◆ What the task requires ◆
Using the listing that follows, filter out every line lacking the string "opcode" and return the rest.

◆ Given data ◆
------------------------------------

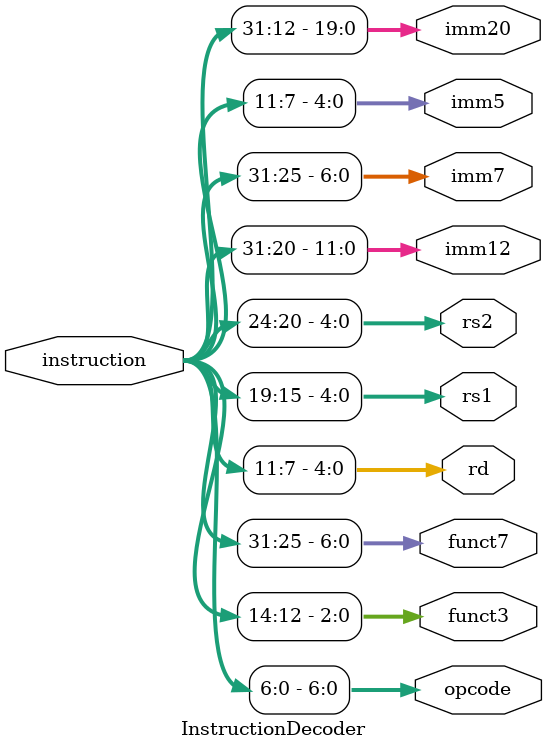
<source format=sv>
module InstructionDecoder (
    input [31:0] instruction,
    output [6:0] opcode,
    output [2:0] funct3,
    output [6:0] funct7,
    output [4:0] rd,
    output [4:0] rs1,
    output [4:0] rs2,
    output [11:0] imm12,
    output [6:0] imm7,
    output [4:0] imm5,
    output [19:0] imm20
);
    // Extract opcode field (bits 6-0)
    assign opcode = instruction[6:0];

    // Extract funct3 field (bits 14-12)
    assign funct3 = instruction[14:12];

    // Extract funct7 field (bits 31-25)
    assign funct7 = instruction[31:25];

    // Extract rd field (bits 11-7)
    assign rd = instruction[11:7];

    // Extract rs1 field (bits 19-15)
    assign rs1 = instruction[19:15];

    // Extract rs2 field (bits 24-20)
    assign rs2 = instruction[24:20];

    // Extract immediate fields for I-type (bits 31-20, 11-0)
    assign imm12 = instruction[31:20];
    assign imm7 = instruction[31:25];
    assign imm5 = instruction[11:7];

    // Extract immediate field for U-type (bits 31-12)
    assign imm20 = instruction[31:12];
endmodule

</source>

------------------------------------

◆ Output of the exercise ◆
    output [6:0] opcode,
    // Extract opcode field (bits 6-0)
    assign opcode = instruction[6:0];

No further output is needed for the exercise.